Let’s step through the process for my original problem.

- “2^m = 10^x”, to solve for ‘x’.
- “m = log[2](2^m)” on the left side.
- “x = log[10](10^x)” on the right side.
- Apply “log[b](y) = ln(y)/ln(b)” to each side.
- “log[2](2^m) = ln(2^m)/ln(2)” on the left.
- “log[10](10^x) = ln(10^x)/ln(10)” on the right.
- Obviously “log[10](10^x) = x”, to be substituted soon…
- But “2^m = 10^x” in /#1/, so we substitute “2^m” for “10^x” in /#6/ as follows…
- “x = ln(2^m)/ln(10)” by lines /7/ and /8/.
- “x = m*ln(2)/ln(10)”, by the rule for the logarithm of an exponential.

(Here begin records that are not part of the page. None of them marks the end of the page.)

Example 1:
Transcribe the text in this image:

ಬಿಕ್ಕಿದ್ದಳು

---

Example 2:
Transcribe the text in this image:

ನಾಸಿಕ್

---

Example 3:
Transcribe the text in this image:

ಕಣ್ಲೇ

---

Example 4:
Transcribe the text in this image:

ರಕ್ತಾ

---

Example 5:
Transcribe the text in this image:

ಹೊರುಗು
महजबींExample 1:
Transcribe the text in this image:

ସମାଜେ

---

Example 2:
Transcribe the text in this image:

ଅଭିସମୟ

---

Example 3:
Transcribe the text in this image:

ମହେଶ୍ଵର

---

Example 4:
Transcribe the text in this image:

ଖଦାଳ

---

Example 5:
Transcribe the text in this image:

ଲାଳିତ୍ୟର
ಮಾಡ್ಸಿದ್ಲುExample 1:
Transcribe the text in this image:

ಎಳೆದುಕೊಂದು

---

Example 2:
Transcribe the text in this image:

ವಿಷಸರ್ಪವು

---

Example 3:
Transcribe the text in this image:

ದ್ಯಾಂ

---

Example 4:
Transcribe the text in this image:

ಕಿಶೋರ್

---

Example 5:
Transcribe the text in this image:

A bit of work on a calculator gives the conversion factor, “ln(2)/ln(10) = 0.69314718055994530941723212145818 / 2.3025850929940456840179914546844 = 0.30102999566398119521373889472446″ to a large degree of accuracy.

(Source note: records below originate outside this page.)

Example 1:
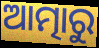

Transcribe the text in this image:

ଆତ୍ମାରୁ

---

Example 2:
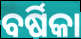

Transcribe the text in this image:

ବର୍ଷିକା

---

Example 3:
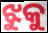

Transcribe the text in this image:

ଝୁକୁ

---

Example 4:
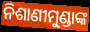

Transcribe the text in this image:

ନିଶାଣୀମୁଣ୍ଡାଙ୍କ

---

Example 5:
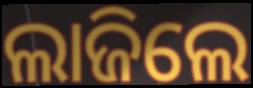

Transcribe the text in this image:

ଲାଜିଲେ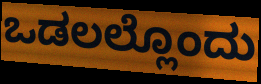
ಒಡಲಲ್ಲೊಂದುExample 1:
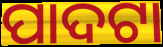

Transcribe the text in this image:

ପାଦଟା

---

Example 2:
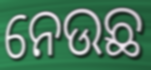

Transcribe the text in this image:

ନେଉଛ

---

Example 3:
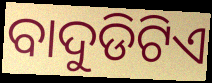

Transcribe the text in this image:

ବାଦୁଡିଟିଏ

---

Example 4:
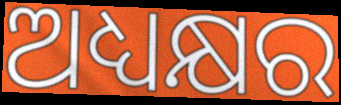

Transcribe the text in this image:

ଅଧ୍ୟକ୍ଷର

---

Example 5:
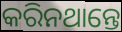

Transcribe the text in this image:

କରିନଥାନ୍ତେ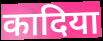
कादिया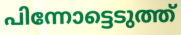
പിന്നോട്ടെടുത്ത്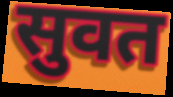
सुवत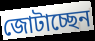
জোটাচ্ছেন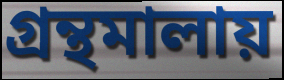
গ্রন্থমালায়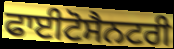
ਫਾਈਟੋਸੈਨਟਰੀ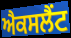
ਐਕਸਲੈਂਟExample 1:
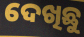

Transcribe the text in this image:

I’m likely to use * 0.301* as the conversion factor.

Let’s check my original problem, which was “2^10 = 1024 = 10^x”. My conversion is “x = 10 * 0.301 = 3.01″.

On the calculator, “10^3.01 = * 1023.29*29922807541309662751748199″, which is fairly close to 1024.

**Click to Read Page Three: Who Were Euler and Napier?**

Chuck Crosthwait says

I’m pretty sure I found an easier formula for converting an exponent series from base10 to base2. I’ll try to express it here with a known value.

10^14=2^x

Using the formula above you’d use

x=14*ln(10)/ln(2)

and arrive at 70.

If you use some funky cross multiplication I haven’t seen anywhere you could do the following instead:

10^14=2^x

10/2=5

5*14=70

10^14=2^70

I’d like to preface with the fact that I did not locate this formula anywhere after searching for ~1hr. I tried to remember the general formula for finding exponent X in a known system. I have only tried this converting from base10 to base2 and back and tried with other known values, e.g.:

10^15=2^x

10/2=5

5*15=75

10^15=2^75

and this is borne out in the formula

x = m*ln(b)/ln(a)

for finding

b^m = a^x

so it works. Did I stumble upon a formula I haven’t found before or is this something new and just too simple to have been considered before?

Please do reply, I really want to know if there’s some unknown mathematical principle I needed to know or knew and forgot.